> **掲載文**:
二人の男が出会うのはノルウェー沖の孤島。島でたった一人で暮らしでいるノーベル賞作家のズノルコ(橋爪)のもとへ、地方新聞の記者ラルセン(井上)が独占インタビューにやってくる。ズノルコの最新恋愛小説について聞くためだが、小説に登場する女についてラルセンは「モデルはいるんですか」「愛についてどう思いますか」と控えめながらも意味ありげな質問を投げ掛けていく。「いったいこいつは何を考えている?」と互いに腹を探り、主導権を奪い合うように会話を続ける。
『謎の変奏曲』
『謎の変奏曲』
二人の男がそれぞれ魅力的だ。橋爪演じるズノルコは、屈折した人間嫌い。ラルセンが家の門につくなり銃をぶっぱなし「お客になるか死体になるか、お好きな方をどうぞ」。さらには「ジャーナリストなんて虫酸の走る代物だ」と、自分でインタビューのために呼び寄せておいて、むちゃくちゃな横暴である。
『謎の変奏曲』
そんな男が最新恋愛小説『心に秘めた愛』にこめた思いを明らかにするうち、弱さ、滑稽さ、可愛らしさ、それゆえに小説で大成したのだろう孤独とこだわりと創造力が浮かび上がる。橋爪は、一人の人間のなかにそれらの矛盾を同居させ、ムカつくし滑稽だけれど才能があり女が愛してしまう男、という複雑な人物を存在させた。「ハッ、ハー!」という笑い方ひとつにも、卑屈さと自信、不安と横柄さという矛盾した感情が感じられるのだ。さらに密室会話劇という視覚的に変化がない舞台の向こうに、ズノルコの人生に起こったはずのいろんな瞬間が鮮やかに見えてくるのは、橋爪の演技が見せる深みだ。
『謎の変奏曲』
対する井上は稽古が始まる前に「相手が橋爪功さんだということにビビってますけども(笑)」とコメントしているが、自身の役者としての魅力を存分に発揮している。はじめは人がよく小心者で凡庸な青年……かと思いきや、ふと見せる攻めの姿勢やかすかな陰りが、不安感をあおる。ズノルコにさまざまな質問を重ねていくことでズノルコの心を引きずり出していく様子は、役者・井上芳雄が、大ベテラン橋爪功のさまざまな顔を引き出しているかのようだ。そしてズノルコに呼応するように、ラルセンも少しずつその人間性を見せていく。声も感情もまっすぐに出す井上の引力はそのままに、ラルセンがどのような思いでズノルコの元へ来たのか…時々垣間見える暗がりを覗き込みたくなる。さらに「ラルセンはこれまでどんな気持ちで日々を過ごしていた人なのだろう」と、過去の彼の心をも知りたくなるほど、いつの間にか魅了されてしまっている。

データの行:

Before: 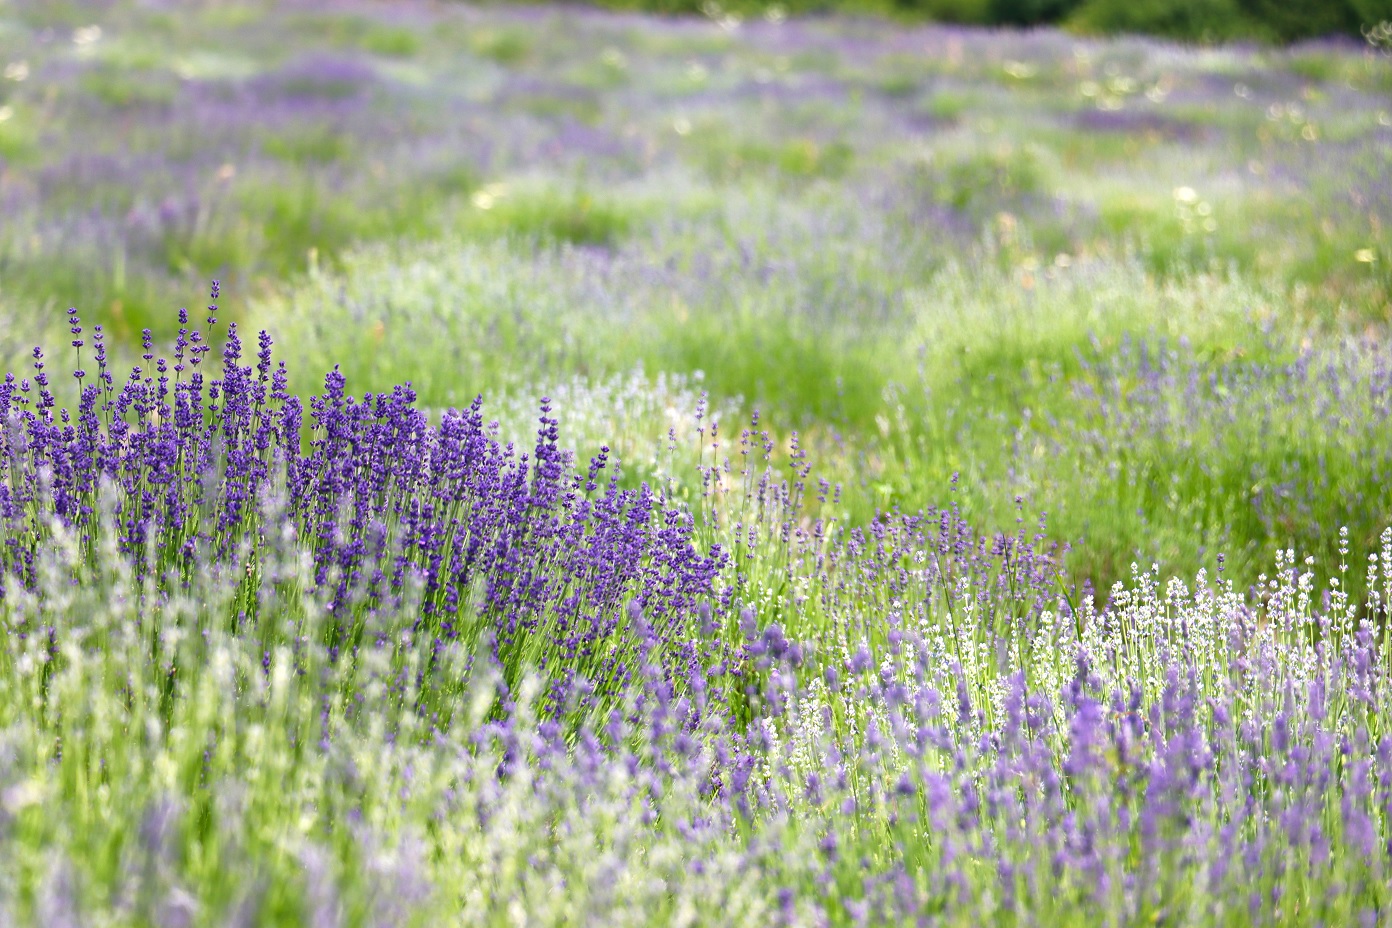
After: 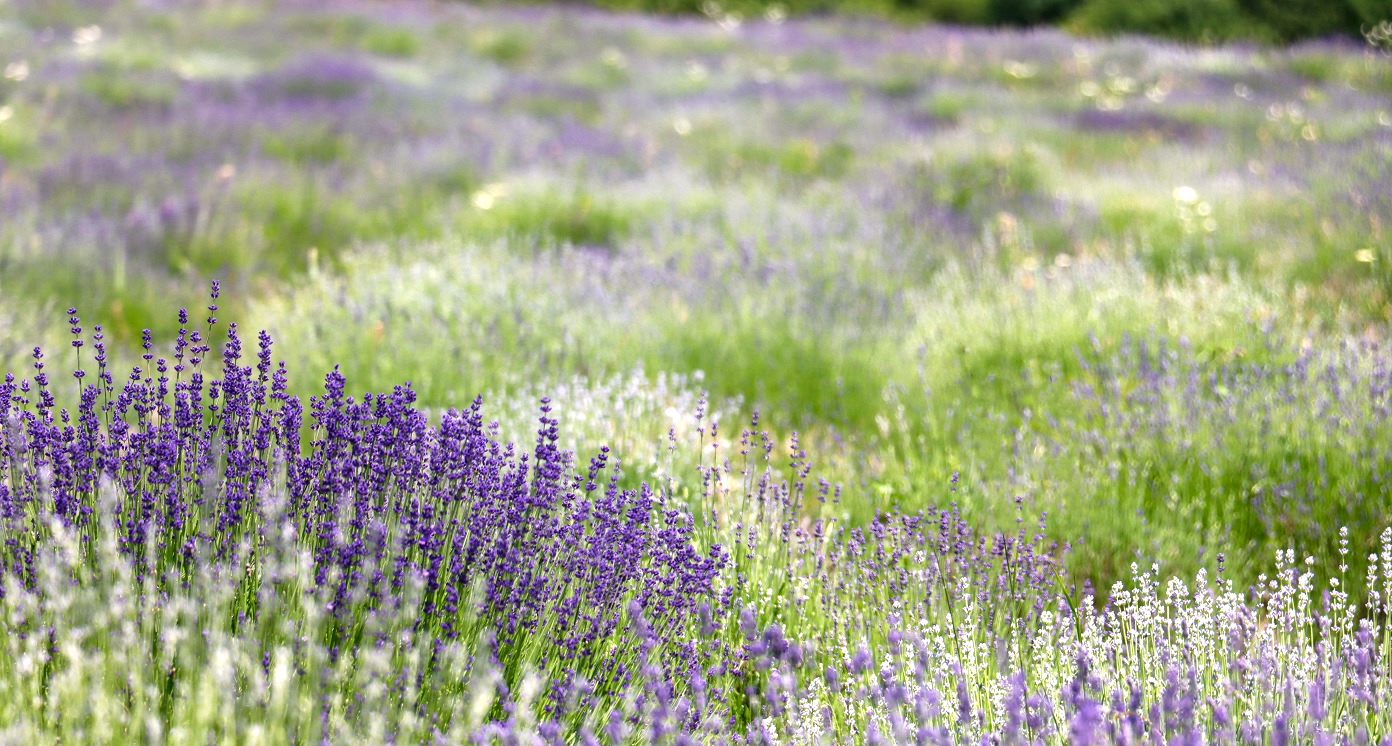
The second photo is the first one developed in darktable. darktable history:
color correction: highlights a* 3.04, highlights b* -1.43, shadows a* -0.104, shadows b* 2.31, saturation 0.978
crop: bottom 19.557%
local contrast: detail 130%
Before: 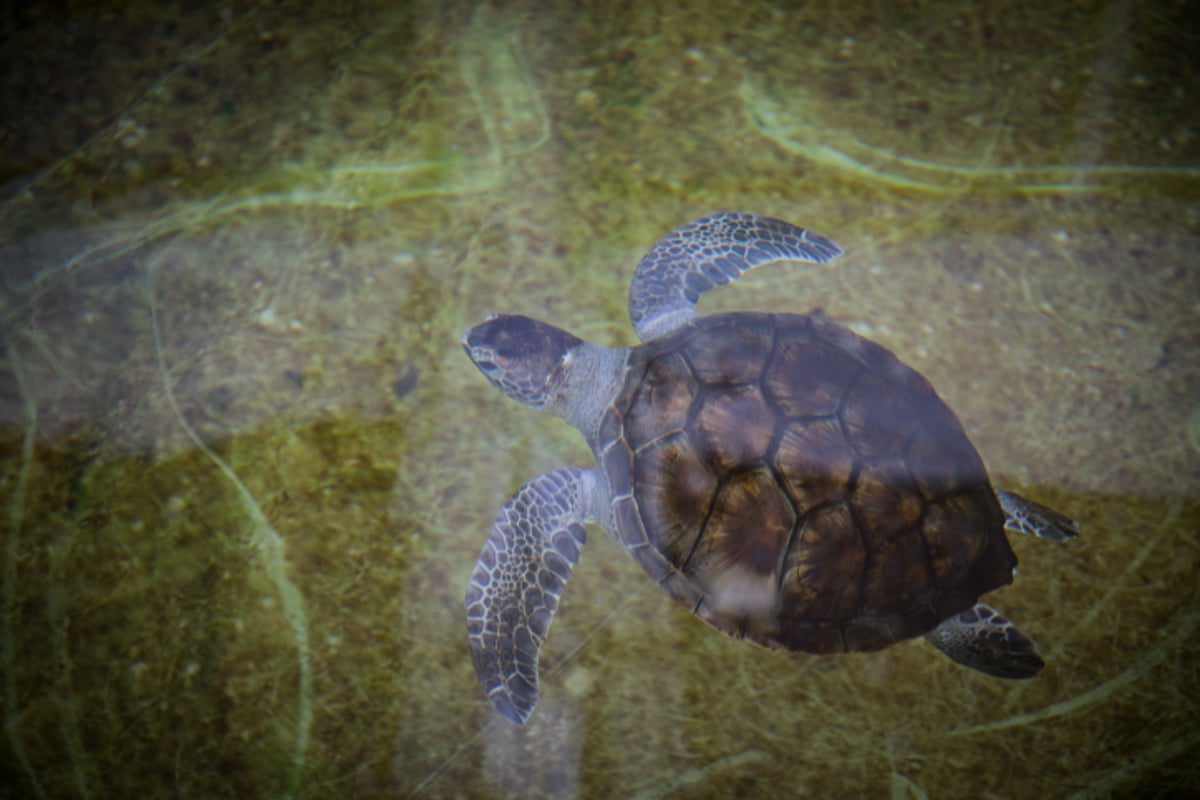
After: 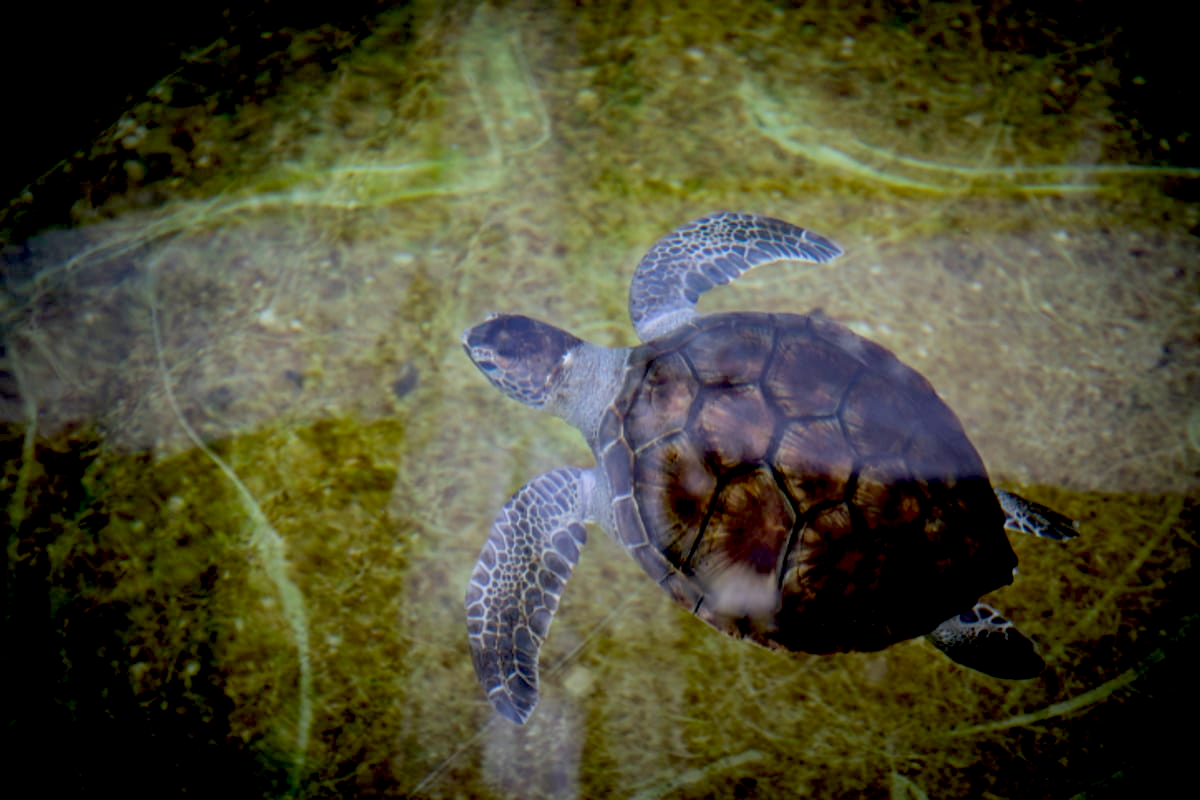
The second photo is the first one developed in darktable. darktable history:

> **目的 1**:
掲載文によると、ズノルコが一人で暮らしている場所はどこですか。
> **目的 2**:
データの行にある「The second photo」をすべて「The edited photo」に置き換え、それ以外は変えずに行を書き直してください。画像は答えに含めないでください。
掲載文と行は、それぞれ別の出典から取られています。

> **最終結果 1**:
ノルウェー沖の孤島です。

> **最終結果 2**:
Before: 
After: 
The edited photo is the first one developed in darktable. darktable history:
color correction: highlights a* 3.04, highlights b* -1.43, shadows a* -0.104, shadows b* 2.31, saturation 0.978
crop: bottom 19.557%
local contrast: detail 130%
Before: 
After: 
The edited photo is the first one developed in darktable. darktable history:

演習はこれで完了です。